Each entry below should be written out exactly as it is, with no pictures.

■ ■ ■ ■ ■

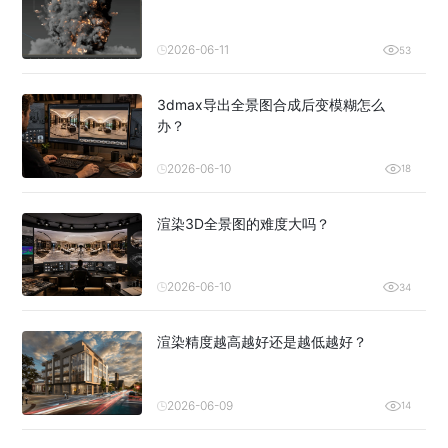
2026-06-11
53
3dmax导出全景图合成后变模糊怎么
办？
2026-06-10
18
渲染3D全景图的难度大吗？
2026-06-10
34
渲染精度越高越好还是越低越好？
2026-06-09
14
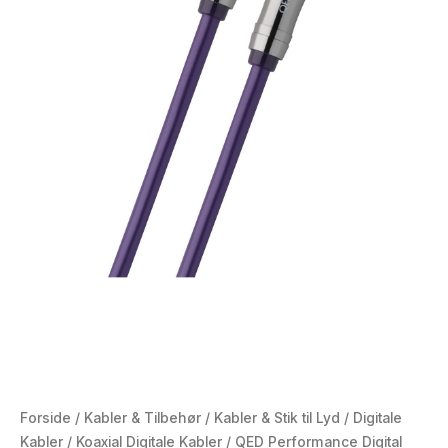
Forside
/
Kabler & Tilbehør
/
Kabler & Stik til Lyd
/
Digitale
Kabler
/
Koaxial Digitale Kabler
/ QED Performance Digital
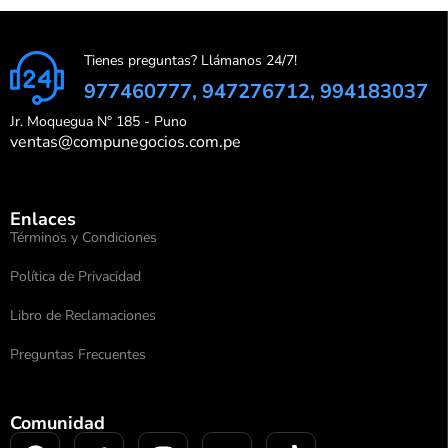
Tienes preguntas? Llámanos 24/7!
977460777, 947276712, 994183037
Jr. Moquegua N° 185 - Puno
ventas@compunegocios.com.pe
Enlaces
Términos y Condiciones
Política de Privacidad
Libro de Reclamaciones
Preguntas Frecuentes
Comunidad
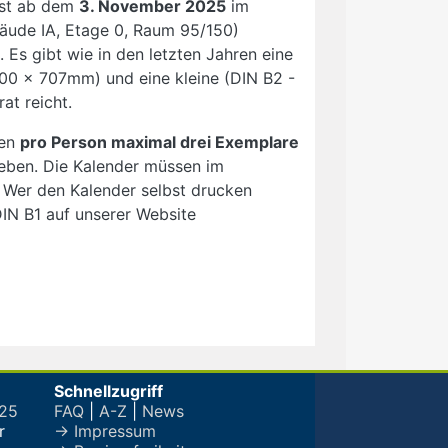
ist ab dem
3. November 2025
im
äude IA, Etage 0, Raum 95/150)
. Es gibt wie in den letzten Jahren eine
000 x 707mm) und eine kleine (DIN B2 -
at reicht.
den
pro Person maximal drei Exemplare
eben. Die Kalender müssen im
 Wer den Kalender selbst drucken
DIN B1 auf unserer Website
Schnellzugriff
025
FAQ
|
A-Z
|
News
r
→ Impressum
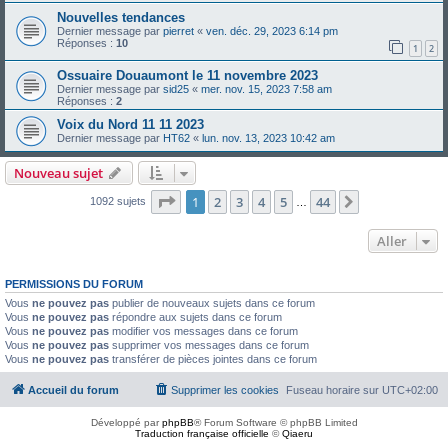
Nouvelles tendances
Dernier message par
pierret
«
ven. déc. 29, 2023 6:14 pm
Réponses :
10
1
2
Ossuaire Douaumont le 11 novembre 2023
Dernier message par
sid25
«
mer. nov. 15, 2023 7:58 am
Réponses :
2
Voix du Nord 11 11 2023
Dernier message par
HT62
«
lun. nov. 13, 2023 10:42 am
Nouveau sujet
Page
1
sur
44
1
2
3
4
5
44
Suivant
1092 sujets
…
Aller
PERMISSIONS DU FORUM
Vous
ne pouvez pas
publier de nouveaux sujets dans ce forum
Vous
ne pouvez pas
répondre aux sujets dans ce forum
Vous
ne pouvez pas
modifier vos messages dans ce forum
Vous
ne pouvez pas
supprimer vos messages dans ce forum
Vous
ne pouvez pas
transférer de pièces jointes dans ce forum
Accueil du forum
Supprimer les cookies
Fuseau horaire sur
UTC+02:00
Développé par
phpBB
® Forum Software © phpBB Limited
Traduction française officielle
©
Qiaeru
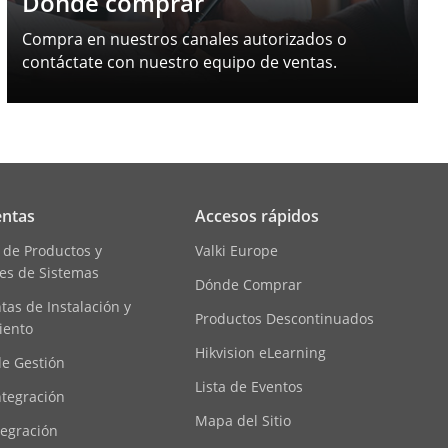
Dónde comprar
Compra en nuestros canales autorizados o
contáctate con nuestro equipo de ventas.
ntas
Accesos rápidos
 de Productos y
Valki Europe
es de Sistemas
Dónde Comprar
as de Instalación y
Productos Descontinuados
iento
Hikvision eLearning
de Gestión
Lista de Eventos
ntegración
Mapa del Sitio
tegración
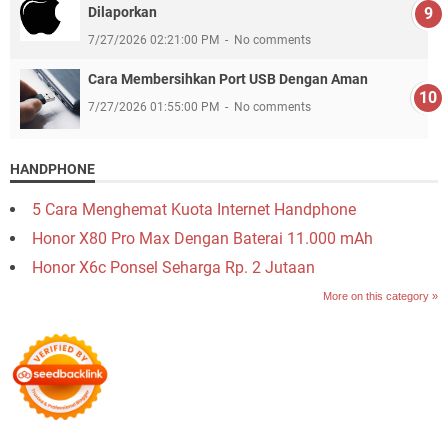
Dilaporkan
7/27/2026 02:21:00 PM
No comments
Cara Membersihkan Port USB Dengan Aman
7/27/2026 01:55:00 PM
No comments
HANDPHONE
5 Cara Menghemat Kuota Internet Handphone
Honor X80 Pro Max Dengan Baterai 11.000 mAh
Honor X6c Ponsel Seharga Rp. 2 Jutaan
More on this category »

■ ■ ■ ■ ■

> **THE COMPLETED TASK**
2026-06-11
53
3dmax导出全景图合成后变模糊怎么
办？
2026-06-10
18
渲染3D全景图的难度大吗？
2026-06-10
34
渲染精度越高越好还是越低越好？
2026-06-09
14
Forside
/
Kabler & Tilbehør
/
Kabler & Stik til Lyd
/
Digitale
Kabler
/
Koaxial Digitale Kabler
/ QED Performance Digital
Tienes preguntas? Llámanos 24/7!
977460777, 947276712, 994183037
Jr. Moquegua N° 185 - Puno
ventas@compunegocios.com.pe
Enlaces
Términos y Condiciones
Política de Privacidad
Libro de Reclamaciones
Preguntas Frecuentes
Comunidad
ist ab dem
3. November 2025
im
äude IA, Etage 0, Raum 95/150)
. Es gibt wie in den letzten Jahren eine
000 x 707mm) und eine kleine (DIN B2 -
at reicht.
den
pro Person maximal drei Exemplare
eben. Die Kalender müssen im
 Wer den Kalender selbst drucken
DIN B1 auf unserer Website
Schnellzugriff
025
FAQ
|
A-Z
|
News
r
→ Impressum
Nouvelles tendances
Dernier message par
pierret
«
ven. déc. 29, 2023 6:14 pm
Réponses :
10
1
2
Ossuaire Douaumont le 11 novembre 2023
Dernier message par
sid25
«
mer. nov. 15, 2023 7:58 am
Réponses :
2
Voix du Nord 11 11 2023
Dernier message par
HT62
«
lun. nov. 13, 2023 10:42 am
Nouveau sujet
Page
1
sur
44
1
2
3
4
5
44
Suivant
1092 sujets
…
Aller
PERMISSIONS DU FORUM
Vous
ne pouvez pas
publier de nouveaux sujets dans ce forum
Vous
ne pouvez pas
répondre aux sujets dans ce forum
Vous
ne pouvez pas
modifier vos messages dans ce forum
Vous
ne pouvez pas
supprimer vos messages dans ce forum
Vous
ne pouvez pas
transférer de pièces jointes dans ce forum
Accueil du forum
Supprimer les cookies
Fuseau horaire sur
UTC+02:00
Développé par
phpBB
® Forum Software © phpBB Limited
Traduction française officielle
©
Qiaeru
Dónde comprar
Compra en nuestros canales autorizados o
contáctate con nuestro equipo de ventas.
ntas
Accesos rápidos
 de Productos y
Valki Europe
es de Sistemas
Dónde Comprar
as de Instalación y
Productos Descontinuados
iento
Hikvision eLearning
de Gestión
Lista de Eventos
ntegración
Mapa del Sitio
tegración
Dilaporkan
7/27/2026 02:21:00 PM
No comments
Cara Membersihkan Port USB Dengan Aman
7/27/2026 01:55:00 PM
No comments
HANDPHONE
5 Cara Menghemat Kuota Internet Handphone
Honor X80 Pro Max Dengan Baterai 11.000 mAh
Honor X6c Ponsel Seharga Rp. 2 Jutaan
More on this category »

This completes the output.